Any case for the morality of a "just war" requires that a participant make moral decisions on a case-by-case basis, yet selective objection is explicitly ruled out by law. If you would fight to defend your homeland against a direct attack, you would be denied legal recognition as a conscientious objector. You would then be denied the right to raise a moral objection when you are put in the position of being the attacker in another person's homeland. Of course, any action by the U.S. military is wrapped in the flag and described as defending freedom. Any opinions to the contrary are labeled "political" and beyond the purview of a soldier. If you give up the right to make moral or "political" choices you allow yourself to potentially become an agent of evil. The freedom to follow ones conscience is never absolutely blocked, but the consequences of obeying ones conscience instead of obeying an order can be severe indeed.

True consent must be continuous, but enlistment is a trap door. Once you enlist there are very high legal hurdles, for withdrawing "consent." Many people become conscientious objectors (or even think about the morality of war) only after experiencing combat or seeing first hand the realities of war.

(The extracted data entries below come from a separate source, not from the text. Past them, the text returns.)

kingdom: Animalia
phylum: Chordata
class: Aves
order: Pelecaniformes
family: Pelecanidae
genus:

There is a provision for discharge as a conscientious objector, but the grounds are more restrictive than for civilian conscientious objectors refusing conscription, and in neither case do the legal grounds allow for moral selectivity.

True consent must be freely given. Joining the military, however, even without the draft, involves a major coercive element: economics. The vast majority of current recruits in the all-volunteer military do so for economic reasons. The volunteer army has been called the poverty draft. The military provides food, shelter, clothing, medical care, insurance, and the promise of job training and educational benefits. With high unemployment in the ghettos and the social safety net in tatters, the military provides one of the few apparent options for the children of the poor. But volunteering for the military because of a lack of options is not a free choice. The fact that some of the promises may be illusory only compounds the issue.

Enlisting in the military may be a voluntary act, but by that act you are entering involuntary servitude. Whether or not you made a fully informed choice at the outset, once you have crossed the threshold and see what you have chosen firsthand, you are not free to reconsider, so your continuing service cannot properly be described as voluntary. You are the "property" of the U.S. government, which in a very explicit sense makes you a slave. (The Supreme Court has ruled that military service is an exception to the 13th amendment, but if anything that underlines the involuntary nature of "voluntary" service.)

Finally, consent must be a decision made by an adult. True, there are age restrictions in volunteering for the military, but the sales pitch in teen magazines, high school Jr. ROTC, and Disneyland-style flight simulators in Wal-Mart parking lots are clearly pitches to children and immature tendencies in teens. These practices are as odious as using Joe Camel, a cartoon figure, to sell cigarettes, and should be similarly banned.